**YOUR TASK:**
Output the text of every row below verbatim, leaving out the pictures.

Chart interpretation exercises:

★ ★ ★

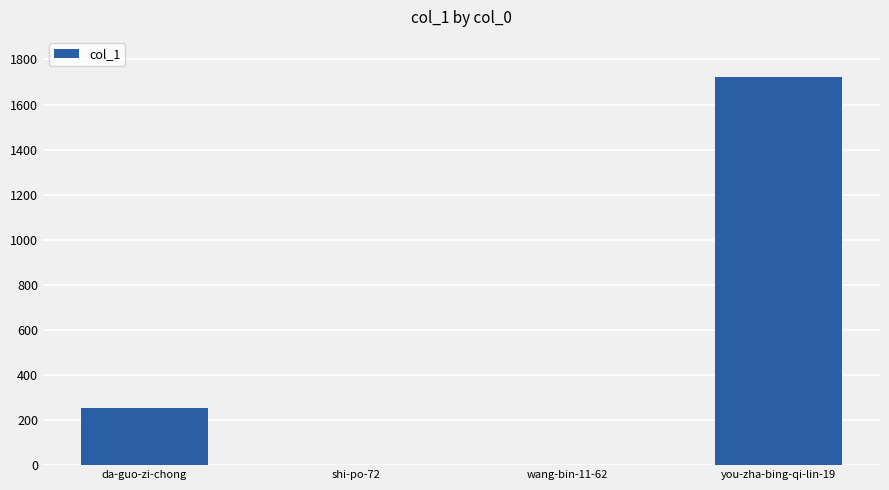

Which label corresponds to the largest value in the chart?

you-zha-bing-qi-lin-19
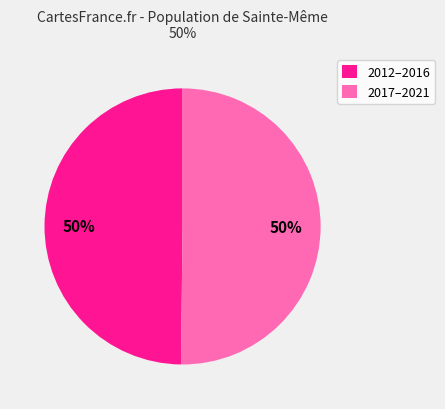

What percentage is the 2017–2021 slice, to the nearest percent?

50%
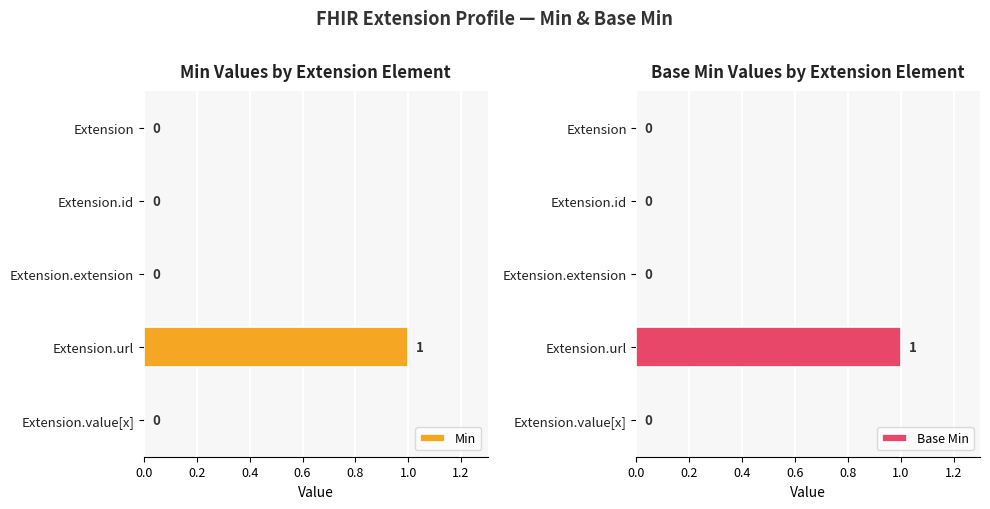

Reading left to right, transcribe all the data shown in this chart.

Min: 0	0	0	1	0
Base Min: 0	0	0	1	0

★ ★ ★

**SOLUTION:**
Which label corresponds to the largest value in the chart?

you-zha-bing-qi-lin-19

What percentage is the 2017–2021 slice, to the nearest percent?

50%

Reading left to right, transcribe all the data shown in this chart.

Min: 0	0	0	1	0
Base Min: 0	0	0	1	0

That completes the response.